4

El Faraón llegó ante su palacio, situado a poca distancia del campo de maniobras, en la orilla izquierda del Nilo.

En la transparencia azulada de la noche, el enorme edificio adquiría unas proporciones todavía más colosales y sus grandes ángulos se recortaban contra el fondo morado de la cordillera Líbica con un vigor terrible y sombrío. La idea de un poder absoluto iba ligada a aquellas prominencias indestructibles sobre las que la eternidad parecía deslizarse como una gota de agua sobre el mármol.

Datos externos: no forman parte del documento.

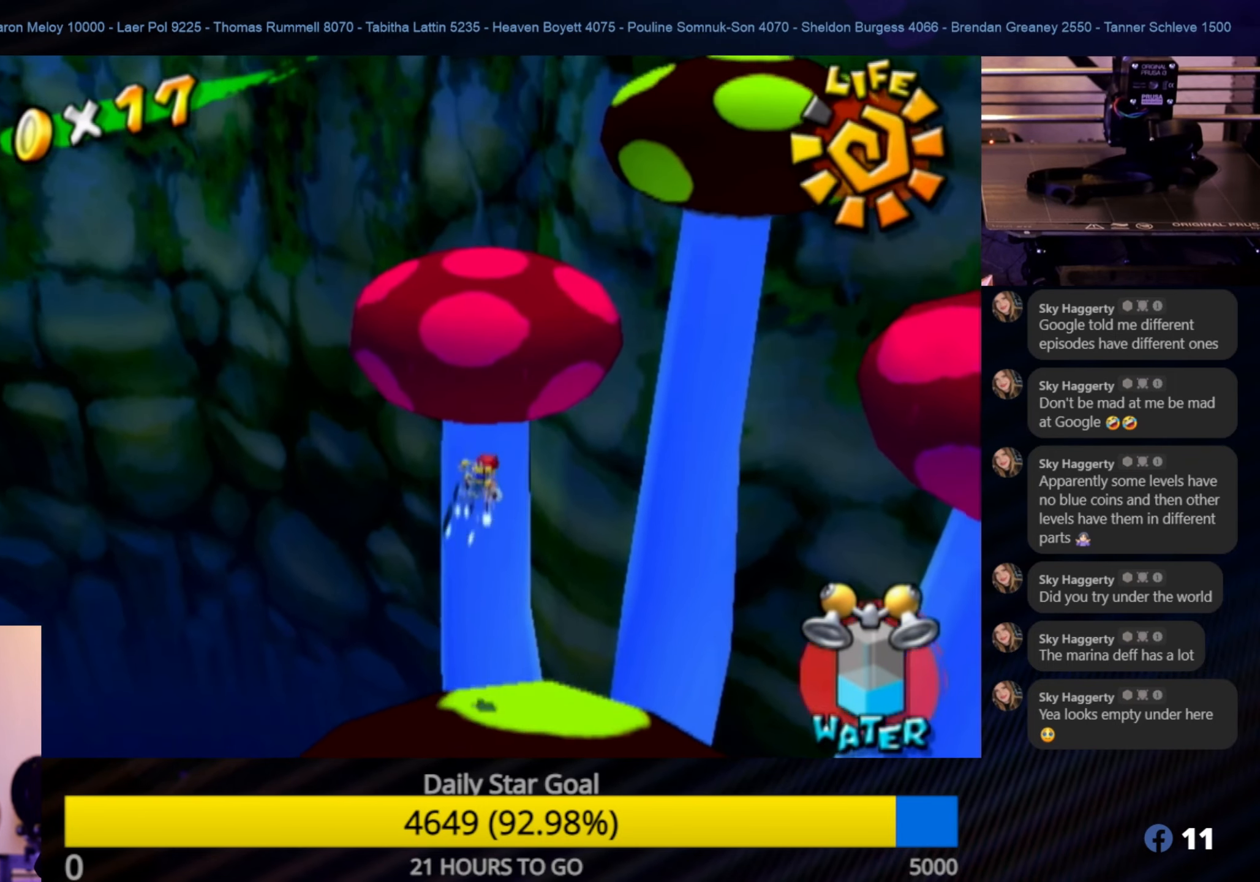
{"buttons": ["R1"], "left_stick": "up-left", "right_stick": "center", "events": [[184, "left_stick", "up-left"]]}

Un gran patio, rodeado de gruesas murallas adornadas en su parte superior con profundas molduras, precedía al palacio; al fondo de dicho patio se alzaba el pilono y dos altas columnas con capiteles de palmas, que señalaban la entrada a un segundo recinto. Detrás de las columnas se erguían dos monstruosos y macizos parapetos entre los que se abría una puerta monumental, más propia para dar paso a colosos de granito que a hombres de carne y hueso. Al otro lado de esos propileos, al fondo de un tercer patio y cubriendo toda su anchura, aparecía el palacio propiamente dicho en su formidable majestad; las moles de dos pabellones, semejantes a los bastiones de una fortaleza, sobresalían a ambos lados, ofreciendo en sus fachadas unos bajorrelieves semiplanos de dimensiones prodigiosas, que representaban en la forma consagrada al Faraón vencedor flagelando y pisoteando a sus enemigos, como desmesuradas páginas de la historia escritas con cincel en un colosal libro de piedra, destinadas a ser leídas por la posteridad más lejana.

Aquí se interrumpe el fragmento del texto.